2024 : une année record, le seuil de 1,5 °C franchi
En 2024, la température moyenne mondiale a dépassé de 1,55 °C (±0,13°C) la moyenne de la période préindustrielle (1850-1900), marquant potentiellement la première année où ce seuil critique de 1,5 °C a été franchi. L’Organisation météorologique mondiale (OMM) affirme que ce dépassement, bien qu’alarmant, ne rend pas inatteignables les objectifs de l’Accord de Paris, qui s’inscrivent sur une échelle de plusieurs décennies. António Guterres, secrétaire général de l’ONU, exhorte les dirigeants à intensifier leurs efforts pour limiter les effets des changements climatiques.
Ce réchauffement record est confirmé par six jeux de données provenant d’institutions internationales telles que le Centre européen pour les prévisions météorologiques à moyen terme (CEPMMT), le Service météorologique japonais (JMA), l’Administration américaine pour l’aéronautique et l’espace (NASA) (États-Unis d’Amérique), l’Administration américaine pour les océans et l’atmosphère (NOAA) (États Unis), le Service météorologique du Royaume-Uni en collaboration avec la Section de recherche sur le climat de l’université d’East Anglia (jeu de données HadCRUT), et Berkeley Earth. Ces analyses révèlent également une série d’années consécutives parmi les plus chaudes jamais enregistrées, accompagnées d’événements climatiques extrêmes, d’une élévation du niveau de la mer et d’une fonte accélérée des glaces.

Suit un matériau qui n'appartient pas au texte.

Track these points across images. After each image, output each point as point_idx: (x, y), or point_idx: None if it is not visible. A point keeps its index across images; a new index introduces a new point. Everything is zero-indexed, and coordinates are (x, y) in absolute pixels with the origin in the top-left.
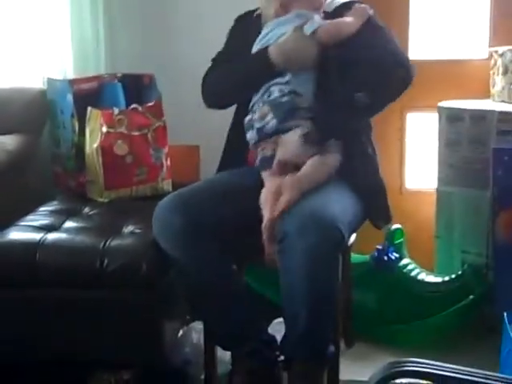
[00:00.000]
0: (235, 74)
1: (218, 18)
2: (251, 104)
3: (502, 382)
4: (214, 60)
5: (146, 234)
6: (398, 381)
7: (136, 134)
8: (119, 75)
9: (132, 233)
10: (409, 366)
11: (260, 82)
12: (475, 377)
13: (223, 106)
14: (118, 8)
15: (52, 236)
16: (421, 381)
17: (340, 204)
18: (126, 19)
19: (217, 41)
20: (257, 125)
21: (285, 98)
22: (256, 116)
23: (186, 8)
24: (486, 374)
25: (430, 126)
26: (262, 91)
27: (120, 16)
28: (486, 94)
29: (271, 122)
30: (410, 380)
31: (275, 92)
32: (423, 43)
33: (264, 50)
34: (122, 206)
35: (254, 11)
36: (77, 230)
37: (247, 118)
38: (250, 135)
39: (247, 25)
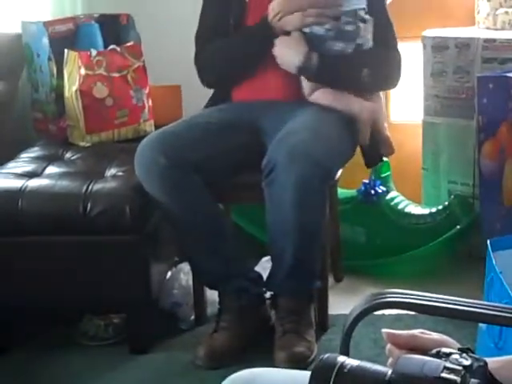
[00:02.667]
0: (236, 48)
1: None
2: None
3: (484, 308)
4: (198, 38)
5: (129, 177)
6: (386, 312)
7: (115, 75)
8: (96, 16)
9: (115, 176)
10: (391, 296)
11: (263, 54)
12: (459, 305)
13: (224, 85)
14: None
15: (33, 183)
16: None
17: (331, 137)
18: None
19: None
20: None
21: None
22: None
23: None
24: (470, 302)
25: (415, 57)
26: None
27: None
28: (471, 22)
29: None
30: (399, 312)
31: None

Le réchauffement des océans a été identifié comme un facteur clé dans ces records. Selon une étude menée par Lijing Cheng, de l’Institut de physique atmosphérique de l’Académie chinoise des sciences, la chaleur océanique a atteint des niveaux sans précédent, avec une augmentation de 16 zettajoules entre 2023 et 2024. Les océans, qui absorbent 90 % de l’excédent de chaleur, jouent un rôle crucial dans la régulation du climat et témoignent de l’intensité des changements climatiques.
L’OMM publiera en mars 2025 un rapport détaillant ces phénomènes, avec un accent particulier sur les indicateurs clés comme les gaz à effet de serre, la chaleur océanique et la fonte des glaciers. La secrétaire générale de l’OMM, Celeste Saulo, souligne que chaque fraction de degré compte et aggrave les impacts sur les vies humaines, les économies et l’environnement, rendant une action urgente indispensable.